After PETA India’s Plea, High Court of Delhi Issues Notices on use of Horses as Blood Factories for Drug Production

For Immediate Release:

27 November 2018

Contact:

Dr Dipti Kapoor; [email protected]

Garima Jain; [email protected]

The Group Submits That CPCSEA Failed to Act to Help Horses

New Delhi – Today, following a petition filed by People for the Ethical Treatment of Animals (PETA) India, the High Court of Delhi issued notices directing the Committee for the Purpose of Control and Supervision of Experiments on Animals (CPCSEA), the Animal Welfare Board of India (AWBI), the Central Drugs Standard Control Organisation, and relevant central government ministries and biopharmaceutical companies to file their responses on reports of cruelty to horses, negligence, and rampant apparent violations of animal-protection laws and guidelines by companies engaged in the production of biologicals (substances of biological origin used as drugs). The CPCSEA and the AWBI both operate under the Ministry of Environment, Forest and Climate Change.

The petition refers to AWBI inspection reports as well as recent CPCSEA inspections, which showed evidence of widespread abuse of horses and other equines, including depriving them of much-needed veterinary treatment and care and using them as living factories to produce drugs through the extraction of huge volumes of their blood in violation of CPCSEA guidelines. The petition mentions the numerous requests made by PETA India to the CPCSEA – the body responsible for registering and monitoring companies using equines for the production of drugs – to take action against these violations and help the animals.

PROMPT 1 - Retype everything in the press release from "The Group Submits" down to "and Climate Change.".
PROMPT 2 - According to the press release, which ministry do the CPCSEA and the AWBI both operate under?
The listing that follows comes from a different source than the press release.

SOURCE INFORMATION -
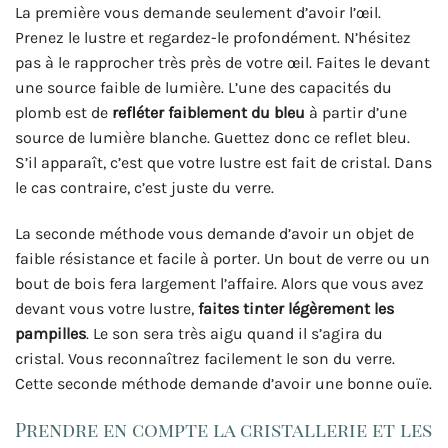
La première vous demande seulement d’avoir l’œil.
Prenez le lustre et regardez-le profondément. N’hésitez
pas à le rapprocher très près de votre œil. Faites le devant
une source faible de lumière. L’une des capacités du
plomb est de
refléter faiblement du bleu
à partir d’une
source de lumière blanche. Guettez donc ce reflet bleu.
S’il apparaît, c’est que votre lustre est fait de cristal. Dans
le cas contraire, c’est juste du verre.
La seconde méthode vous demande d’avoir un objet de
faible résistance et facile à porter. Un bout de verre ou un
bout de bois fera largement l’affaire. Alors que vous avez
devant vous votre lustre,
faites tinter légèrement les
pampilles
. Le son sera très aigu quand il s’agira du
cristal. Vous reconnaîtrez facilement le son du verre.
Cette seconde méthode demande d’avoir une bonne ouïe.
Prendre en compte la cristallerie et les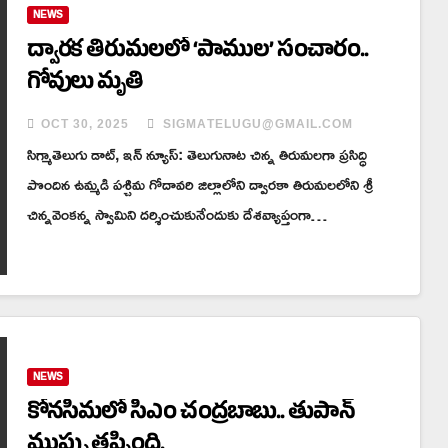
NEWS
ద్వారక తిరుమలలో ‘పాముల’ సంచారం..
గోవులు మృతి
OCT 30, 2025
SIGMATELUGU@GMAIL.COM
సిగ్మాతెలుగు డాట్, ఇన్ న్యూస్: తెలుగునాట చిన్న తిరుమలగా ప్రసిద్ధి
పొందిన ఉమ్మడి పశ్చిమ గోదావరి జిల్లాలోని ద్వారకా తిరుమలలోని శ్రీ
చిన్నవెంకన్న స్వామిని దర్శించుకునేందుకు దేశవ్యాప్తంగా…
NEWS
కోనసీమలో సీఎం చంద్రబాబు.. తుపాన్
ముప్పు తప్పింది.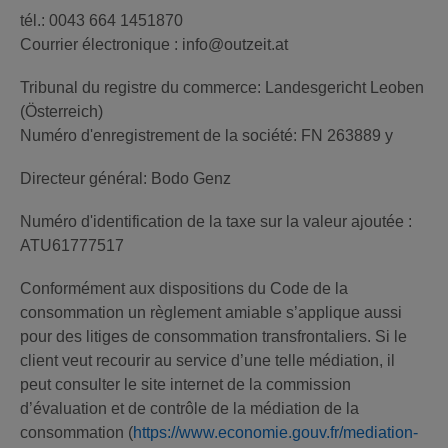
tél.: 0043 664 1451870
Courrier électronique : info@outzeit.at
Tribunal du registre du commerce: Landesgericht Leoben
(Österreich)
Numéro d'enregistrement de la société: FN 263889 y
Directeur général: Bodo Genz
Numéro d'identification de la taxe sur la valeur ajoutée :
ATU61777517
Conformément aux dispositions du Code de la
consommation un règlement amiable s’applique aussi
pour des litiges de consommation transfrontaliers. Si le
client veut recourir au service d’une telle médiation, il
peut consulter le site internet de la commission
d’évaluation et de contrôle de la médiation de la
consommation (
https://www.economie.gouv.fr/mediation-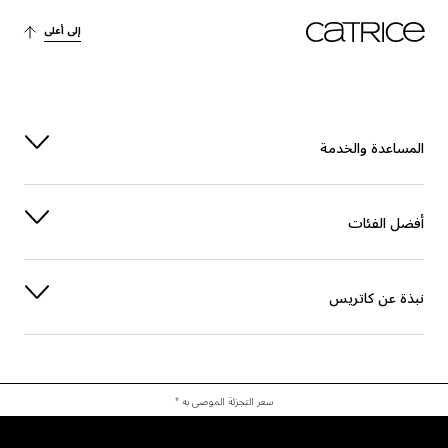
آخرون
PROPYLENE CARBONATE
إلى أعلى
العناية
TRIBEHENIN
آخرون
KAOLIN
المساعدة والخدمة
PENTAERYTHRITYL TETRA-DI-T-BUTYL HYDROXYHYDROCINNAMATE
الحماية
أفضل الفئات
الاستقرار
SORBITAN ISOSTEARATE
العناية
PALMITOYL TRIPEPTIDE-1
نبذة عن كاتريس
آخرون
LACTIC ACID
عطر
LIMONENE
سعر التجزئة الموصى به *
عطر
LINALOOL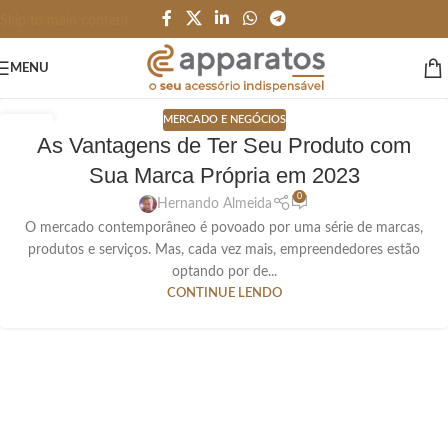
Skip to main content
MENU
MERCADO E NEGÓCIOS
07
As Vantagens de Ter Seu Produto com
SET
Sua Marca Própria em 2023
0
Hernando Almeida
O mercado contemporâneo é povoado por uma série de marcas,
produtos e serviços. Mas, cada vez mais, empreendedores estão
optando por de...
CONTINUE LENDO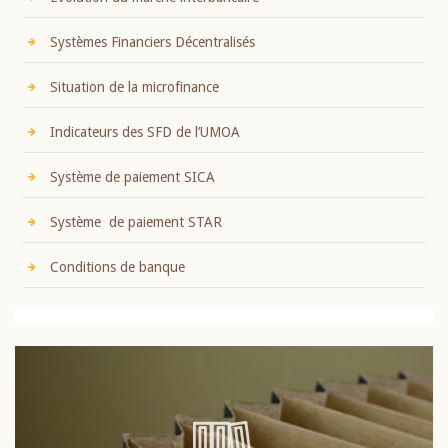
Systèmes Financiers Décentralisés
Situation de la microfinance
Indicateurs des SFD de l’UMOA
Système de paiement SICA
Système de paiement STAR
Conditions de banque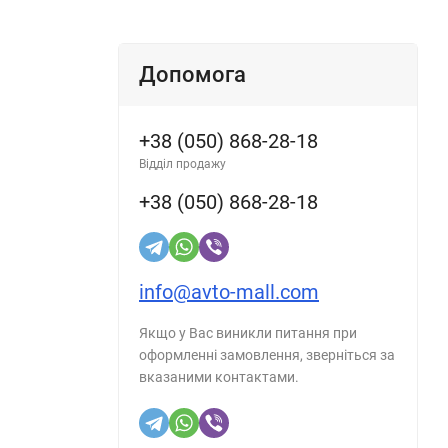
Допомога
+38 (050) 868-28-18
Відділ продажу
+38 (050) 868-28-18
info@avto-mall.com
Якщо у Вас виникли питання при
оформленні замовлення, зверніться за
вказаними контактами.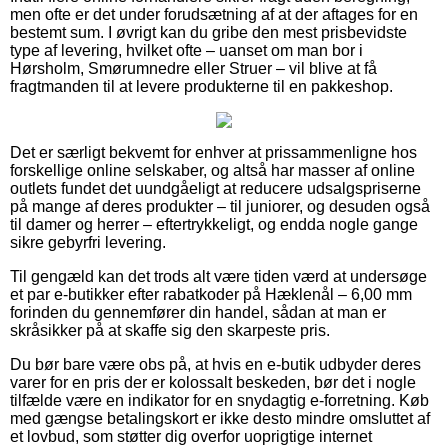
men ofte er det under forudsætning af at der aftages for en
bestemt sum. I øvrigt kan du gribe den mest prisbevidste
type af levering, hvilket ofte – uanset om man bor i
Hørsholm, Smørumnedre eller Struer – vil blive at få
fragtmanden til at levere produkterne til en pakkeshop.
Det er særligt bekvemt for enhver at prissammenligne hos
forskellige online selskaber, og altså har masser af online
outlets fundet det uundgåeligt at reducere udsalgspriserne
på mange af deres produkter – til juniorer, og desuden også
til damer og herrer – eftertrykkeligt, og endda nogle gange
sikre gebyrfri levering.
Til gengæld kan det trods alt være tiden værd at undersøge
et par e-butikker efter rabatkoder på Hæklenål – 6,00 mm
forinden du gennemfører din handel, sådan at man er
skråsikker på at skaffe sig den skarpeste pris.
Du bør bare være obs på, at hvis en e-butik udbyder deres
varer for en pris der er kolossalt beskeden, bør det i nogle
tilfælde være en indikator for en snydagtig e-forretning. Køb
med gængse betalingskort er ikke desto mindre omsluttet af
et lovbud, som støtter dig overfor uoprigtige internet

EXERCISE SOLUTION 1 -
The Group Submits That CPCSEA Failed to Act to Help Horses

New Delhi – Today, following a petition filed by People for the Ethical Treatment of Animals (PETA) India, the High Court of Delhi issued notices directing the Committee for the Purpose of Control and Supervision of Experiments on Animals (CPCSEA), the Animal Welfare Board of India (AWBI), the Central Drugs Standard Control Organisation, and relevant central government ministries and biopharmaceutical companies to file their responses on reports of cruelty to horses, negligence, and rampant apparent violations of animal-protection laws and guidelines by companies engaged in the production of biologicals (substances of biological origin used as drugs). The CPCSEA and the AWBI both operate under the Ministry of Environment, Forest and Climate Change.

EXERCISE SOLUTION 2 - The Ministry of Environment, Forest and Climate Change.